[begin Entries supplied]
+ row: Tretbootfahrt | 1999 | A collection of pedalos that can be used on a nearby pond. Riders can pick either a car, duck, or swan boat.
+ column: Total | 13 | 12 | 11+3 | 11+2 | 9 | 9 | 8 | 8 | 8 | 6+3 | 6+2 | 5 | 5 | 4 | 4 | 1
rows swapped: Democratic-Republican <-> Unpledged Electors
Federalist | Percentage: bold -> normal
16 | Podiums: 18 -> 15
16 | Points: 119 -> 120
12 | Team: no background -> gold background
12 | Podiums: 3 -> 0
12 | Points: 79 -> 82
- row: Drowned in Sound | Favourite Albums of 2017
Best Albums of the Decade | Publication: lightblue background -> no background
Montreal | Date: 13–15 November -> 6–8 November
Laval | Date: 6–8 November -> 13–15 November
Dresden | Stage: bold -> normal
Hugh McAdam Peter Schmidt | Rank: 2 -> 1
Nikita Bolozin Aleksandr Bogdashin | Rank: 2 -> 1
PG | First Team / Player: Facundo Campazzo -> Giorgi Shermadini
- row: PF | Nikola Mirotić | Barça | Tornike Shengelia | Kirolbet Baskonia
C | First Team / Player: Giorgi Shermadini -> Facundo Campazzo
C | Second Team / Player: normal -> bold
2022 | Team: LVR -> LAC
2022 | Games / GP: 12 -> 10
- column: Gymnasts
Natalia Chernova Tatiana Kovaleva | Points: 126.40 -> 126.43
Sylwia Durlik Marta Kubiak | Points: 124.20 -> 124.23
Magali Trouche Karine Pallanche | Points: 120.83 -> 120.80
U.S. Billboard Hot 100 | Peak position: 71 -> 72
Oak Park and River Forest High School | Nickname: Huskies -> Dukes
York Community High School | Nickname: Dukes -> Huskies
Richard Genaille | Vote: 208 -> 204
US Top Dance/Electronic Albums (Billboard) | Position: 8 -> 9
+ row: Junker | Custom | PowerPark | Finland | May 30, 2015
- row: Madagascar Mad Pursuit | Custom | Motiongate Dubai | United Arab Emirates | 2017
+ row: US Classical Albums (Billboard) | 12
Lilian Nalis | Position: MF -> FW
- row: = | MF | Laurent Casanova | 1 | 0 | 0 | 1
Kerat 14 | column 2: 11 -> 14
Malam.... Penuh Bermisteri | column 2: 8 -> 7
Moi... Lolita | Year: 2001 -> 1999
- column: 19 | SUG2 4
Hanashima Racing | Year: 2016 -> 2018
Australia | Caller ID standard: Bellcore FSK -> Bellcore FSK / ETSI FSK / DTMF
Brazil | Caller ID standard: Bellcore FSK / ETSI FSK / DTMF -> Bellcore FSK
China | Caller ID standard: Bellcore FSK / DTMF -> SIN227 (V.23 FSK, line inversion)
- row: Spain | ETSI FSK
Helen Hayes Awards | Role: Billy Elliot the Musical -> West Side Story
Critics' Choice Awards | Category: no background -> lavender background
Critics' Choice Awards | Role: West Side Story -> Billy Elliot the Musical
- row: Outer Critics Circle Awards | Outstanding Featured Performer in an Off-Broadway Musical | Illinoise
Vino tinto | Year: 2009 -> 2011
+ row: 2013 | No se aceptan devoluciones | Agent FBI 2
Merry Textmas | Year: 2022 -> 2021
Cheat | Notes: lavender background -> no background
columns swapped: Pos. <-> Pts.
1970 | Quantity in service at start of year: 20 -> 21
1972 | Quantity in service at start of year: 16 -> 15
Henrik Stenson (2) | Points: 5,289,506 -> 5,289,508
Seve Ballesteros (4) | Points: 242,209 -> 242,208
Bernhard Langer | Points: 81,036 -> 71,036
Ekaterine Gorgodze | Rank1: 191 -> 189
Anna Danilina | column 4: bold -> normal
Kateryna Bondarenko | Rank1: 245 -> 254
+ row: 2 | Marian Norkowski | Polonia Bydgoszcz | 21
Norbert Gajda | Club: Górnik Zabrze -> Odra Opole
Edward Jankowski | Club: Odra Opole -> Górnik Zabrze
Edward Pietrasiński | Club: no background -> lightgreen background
[end Entries supplied]
Task directions: Write out the items from the first line through the line with "May 30, 2015", switching "Nickname" to "Mascot" and leaving everything else unchanged.

Output for this exercise:
+ row: Tretbootfahrt | 1999 | A collection of pedalos that can be used on a nearby pond. Riders can pick either a car, duck, or swan boat.
+ column: Total | 13 | 12 | 11+3 | 11+2 | 9 | 9 | 8 | 8 | 8 | 6+3 | 6+2 | 5 | 5 | 4 | 4 | 1
rows swapped: Democratic-Republican <-> Unpledged Electors
Federalist | Percentage: bold -> normal
16 | Podiums: 18 -> 15
16 | Points: 119 -> 120
12 | Team: no background -> gold background
12 | Podiums: 3 -> 0
12 | Points: 79 -> 82
- row: Drowned in Sound | Favourite Albums of 2017
Best Albums of the Decade | Publication: lightblue background -> no background
Montreal | Date: 13–15 November -> 6–8 November
Laval | Date: 6–8 November -> 13–15 November
Dresden | Stage: bold -> normal
Hugh McAdam Peter Schmidt | Rank: 2 -> 1
Nikita Bolozin Aleksandr Bogdashin | Rank: 2 -> 1
PG | First Team / Player: Facundo Campazzo -> Giorgi Shermadini
- row: PF | Nikola Mirotić | Barça | Tornike Shengelia | Kirolbet Baskonia
C | First Team / Player: Giorgi Shermadini -> Facundo Campazzo
C | Second Team / Player: normal -> bold
2022 | Team: LVR -> LAC
2022 | Games / GP: 12 -> 10
- column: Gymnasts
Natalia Chernova Tatiana Kovaleva | Points: 126.40 -> 126.43
Sylwia Durlik Marta Kubiak | Points: 124.20 -> 124.23
Magali Trouche Karine Pallanche | Points: 120.83 -> 120.80
U.S. Billboard Hot 100 | Peak position: 71 -> 72
Oak Park and River Forest High School | Mascot: Huskies -> Dukes
York Community High School | Mascot: Dukes -> Huskies
Richard Genaille | Vote: 208 -> 204
US Top Dance/Electronic Albums (Billboard) | Position: 8 -> 9
+ row: Junker | Custom | PowerPark | Finland | May 30, 2015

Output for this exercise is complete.